Regardless, the end result of Math.floor(Math.random() * n) is not quite uniformly distributed unless n is a power of 2, because of quantification bias. The number of possible floating point values which could be returned by Math.random is a power of 2, and if n is not a power of 2, then it is impossible to distribute the possible floating point values precisely evenly over all values of integers in [0, n).
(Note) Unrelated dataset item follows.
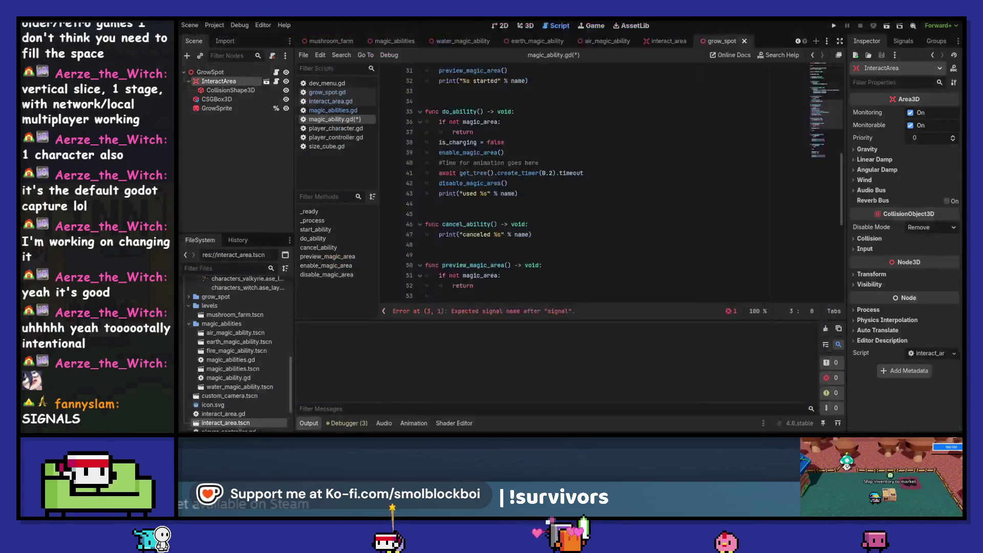
key(alt+Tab)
If Math.random returns a double-precision floating pointer number and n is not huge, this bias is small, but it certainly exists.

Answer 3

According to http://es5.github.io/x15.8.html#x15.8.2.14

the functionality of Math.random

Returns a Number value with positive sign, greater than or equal to 0 but less than 1, chosen randomly or pseudo randomly with approximately uniform distribution over that range, using an implementation-dependent algorithm or strategy. This function takes no arguments.

check out this post: https://stats.stackexchange.com/questions/40384/fake-uniform-random-numbers-more-evenly-distributed-than-true-uniform-data

this has become above my head, sorry i have nothing left to contribute

Answer 4

Assuming random() is returning a number between 0..1.

If the result is a single precision float than thats only 23bits of entropy based on the mantissa.

If the result is a double precision float than thats only 52bits of entropy based on the mantissa.

So floor(random() * N) would only be uniform where N is less than 2^24 or 2^53.

EDIT Here's some info on largest consecutive integer for floating point http://www.mathworks.com/help/matlab/ref/flintmax.html

Answer 5

I assume that your remark that "the gap between one floating point number and the next higher one increases as they grow larger" is based on the following:

in IEEE-754 you have a fixed-size mantissa, which allows for uniform "random" values in the range [1,2) say, and there's an equal number of possible values in [2,4) which is twice as large a range, so we get a 2-fold spacing between the possible values, again twice as large for [4,8), etcetera.

Now, I haven't checked out the technical details behind ".., using an implementation-dependent algorithm or strategy", when they talk about the properties of the random numbers generated for [0,1), but since the above consideration is so trivial, I do assume that the random-generator programmers have been aware of this and took care of it with an "implementation-dependent algo...".

Therefore, being a naive guy, I do believe that there's nothing to worry about with respect to (my assumption of) your reason for suspicion. In fact, I might take it that, if you can generate uniform and random values for the mantissa, then setting always the same exponent, such that the values belong to [1,2), you subtract 1 from everything and have an appropriate distribution for [0,1).